My favorite grilling tongs are cheap, about 18 inches long and can be found at any restaurant suupply.


----------



## chopsaw (Aug 13, 2018)

Get yourself a meat hook , I could not be without one , for  whole muscle meats .






I have a long pair of  SS tongs for sausage . 



petehalsted said:


> I need a tool for bunching up the charcoal in the maze, when I need to reload, and spreading it out,



I didn't go out to take a picture , but one of the most useful things I use is something I made . A metal garden trowel , cut the handle off and attached it to 3 feet of 1/2 " conduit .


----------



## RiversideSm0ker (Aug 13, 2018)

petehalsted said:


> So if you happened to read my post about grill some lamb chops last night, you know that I am sporting some medium rare knuckles this AM and have decided now that I am playing with fire I need better tools.
> 
> My short silicon tipped tongs work great on my portable smoke hollow for the RV and my Champ Chef Griddle and grill, but not some much for a rip roaring lump charcoal fire.
> 
> ...


I bought just the tongs that are like this one at Walmart. They are sturdy and certainly long enough for a typical grill situation. I did not however buy the set with the brush. I just walked in to the garden area and found them on the rack. The thing I like best is how solid they feel. No flimsy hinges on this puppy. 

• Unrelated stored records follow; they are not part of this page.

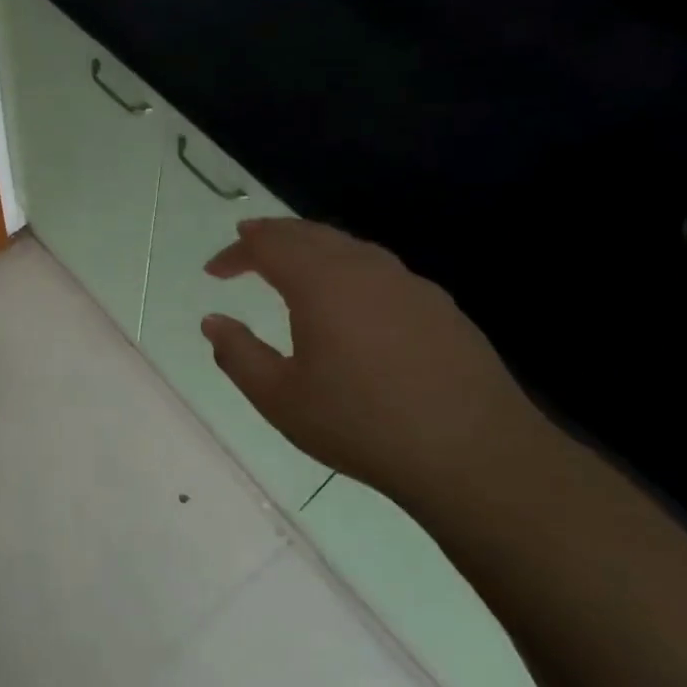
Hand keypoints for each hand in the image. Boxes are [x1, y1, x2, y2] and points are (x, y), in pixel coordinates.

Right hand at [201, 219, 548, 505]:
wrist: (474, 454)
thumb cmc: (361, 424)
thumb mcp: (280, 398)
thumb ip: (238, 354)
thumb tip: (212, 322)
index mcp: (320, 283)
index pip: (268, 245)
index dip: (235, 253)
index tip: (213, 271)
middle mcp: (364, 268)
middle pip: (310, 233)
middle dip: (272, 235)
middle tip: (247, 244)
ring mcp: (408, 284)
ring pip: (349, 246)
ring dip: (312, 248)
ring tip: (292, 265)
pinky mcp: (439, 306)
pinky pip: (380, 270)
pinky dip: (348, 268)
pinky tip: (350, 299)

https://www.walmart.com/ip/BBQ-Mast...ongs-and-Silicone-Basting-Brush-Set/737515673

George


----------



## petehalsted (Aug 13, 2018)

Chopsaw, I have seen the meat hooks but never used one, I always thought of them as more of a "rough tool" than a finesse tool, do you find that you can do things like rotate chops 45 degrees with them, or would you use your tongs for that?

Your trowel sounds handy.


----------



## chopsaw (Aug 13, 2018)

petehalsted said:


> Chopsaw, I have seen the meat hooks but never used one, I always thought of them as more of a "rough tool" than a finesse tool, do you find that you can do things like rotate chops 45 degrees with them, or would you use your tongs for that?
> 
> Your trowel sounds handy.


Pete , that hook works great . That one has a very fine point and very sharp point on it . Works great for rotating . Lift one side and re-position or flip . Search pig tail flipper .


----------



## oldsmokerdude (Aug 13, 2018)

I use my pig tail all the time: flipping meat on the grill, re positioning meat in the smoker, pulling smoker grates out to do something, transferring meat to a plate or foil pan. Not sure what I would do without it; probably have burned knuckles like the op.


----------



## mike243 (Aug 19, 2018)

They also make left handed pig tails for those who cant use both hands lol,works great but on fall apart tender items tongs or gloves wont cause a mess


----------



## petehalsted (Aug 19, 2018)

FYI, I ended up picking up this set from amazon, I played with the smaller one a bit doing some ham steak on the griddle for breakfast and definitely like it.

I also picked this up for moving coals around, cleaning ash etc. 

Thanks for all the input everyone, I probably still need to get a good pair of tongs the next time I go to one of the Restaurant Supply places.


----------



## chopsaw (Aug 19, 2018)

I thought you would be " hooked " .


----------